ACTIVITY
The first line of the listing opens the range and the line with "woman standing, 10508" closes it; repeat those lines and all between them word for word, leaving out the pictures.

EXTRACTED RECORDS
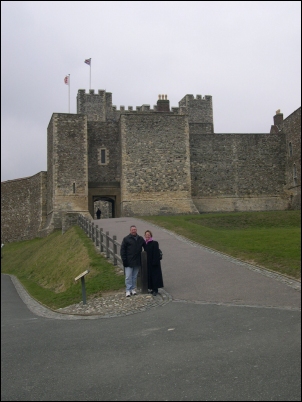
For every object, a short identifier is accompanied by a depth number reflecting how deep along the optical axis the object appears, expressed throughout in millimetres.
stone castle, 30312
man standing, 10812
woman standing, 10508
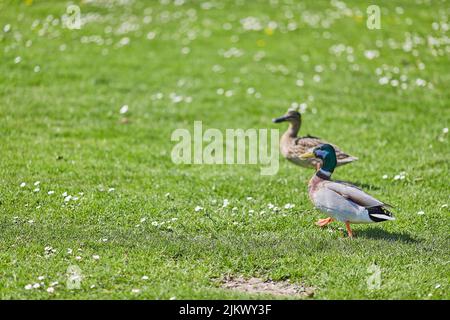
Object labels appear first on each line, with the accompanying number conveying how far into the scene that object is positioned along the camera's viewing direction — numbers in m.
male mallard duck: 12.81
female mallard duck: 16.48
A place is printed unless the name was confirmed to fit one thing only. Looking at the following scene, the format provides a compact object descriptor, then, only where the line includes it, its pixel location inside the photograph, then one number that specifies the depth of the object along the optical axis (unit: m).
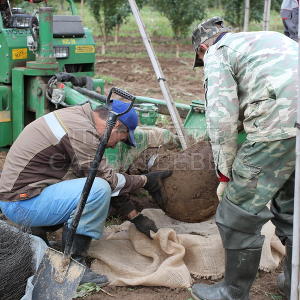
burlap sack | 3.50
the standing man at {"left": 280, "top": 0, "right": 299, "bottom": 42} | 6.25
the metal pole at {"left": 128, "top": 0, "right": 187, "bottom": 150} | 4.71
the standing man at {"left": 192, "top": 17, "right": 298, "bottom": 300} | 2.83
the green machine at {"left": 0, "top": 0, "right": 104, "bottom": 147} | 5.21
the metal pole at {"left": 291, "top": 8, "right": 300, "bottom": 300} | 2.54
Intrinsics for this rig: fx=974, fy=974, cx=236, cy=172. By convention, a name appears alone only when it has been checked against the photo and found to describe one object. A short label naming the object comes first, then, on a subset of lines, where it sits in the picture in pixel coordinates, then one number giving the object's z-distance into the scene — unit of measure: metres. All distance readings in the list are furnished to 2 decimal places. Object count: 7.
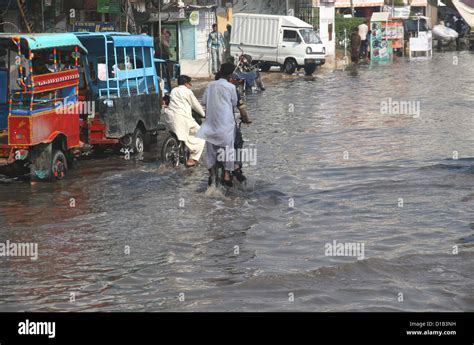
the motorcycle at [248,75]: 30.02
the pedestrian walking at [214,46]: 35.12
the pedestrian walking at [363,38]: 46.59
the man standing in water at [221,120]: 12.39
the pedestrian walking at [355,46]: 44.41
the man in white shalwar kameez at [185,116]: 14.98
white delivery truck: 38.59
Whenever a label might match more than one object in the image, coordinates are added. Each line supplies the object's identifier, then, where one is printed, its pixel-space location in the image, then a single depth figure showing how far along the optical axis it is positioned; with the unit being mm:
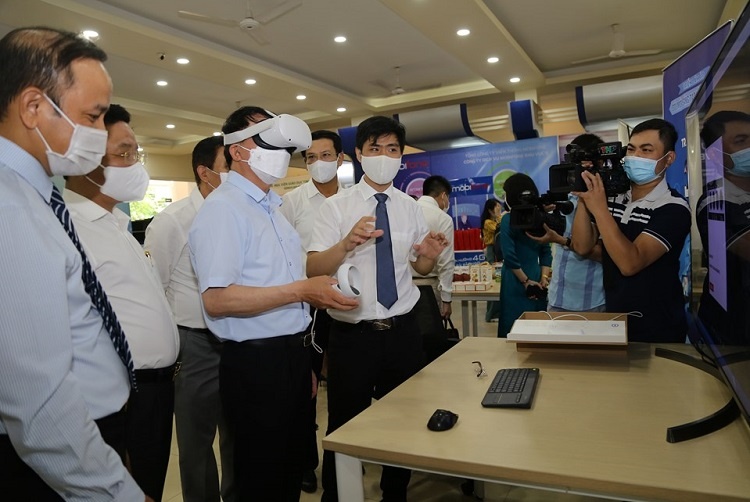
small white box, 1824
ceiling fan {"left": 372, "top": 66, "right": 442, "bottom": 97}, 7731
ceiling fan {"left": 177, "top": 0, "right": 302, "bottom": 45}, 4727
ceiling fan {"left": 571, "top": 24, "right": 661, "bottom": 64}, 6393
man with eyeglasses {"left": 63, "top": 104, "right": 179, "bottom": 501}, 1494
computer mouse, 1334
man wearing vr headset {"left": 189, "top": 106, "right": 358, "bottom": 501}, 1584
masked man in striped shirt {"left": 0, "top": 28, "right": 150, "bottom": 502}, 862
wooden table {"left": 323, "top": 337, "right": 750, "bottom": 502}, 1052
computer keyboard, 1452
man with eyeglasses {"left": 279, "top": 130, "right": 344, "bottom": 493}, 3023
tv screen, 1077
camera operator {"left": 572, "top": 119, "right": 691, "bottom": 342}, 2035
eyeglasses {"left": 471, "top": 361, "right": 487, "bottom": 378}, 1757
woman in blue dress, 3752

EXERCISE SOLUTION
For every object, a short identifier is accompanied by a depth number reflecting how deep along the optical axis the object appears, expressed throughout in millimetres.
stone castle, 30312
man standing, 10812
woman standing, 10508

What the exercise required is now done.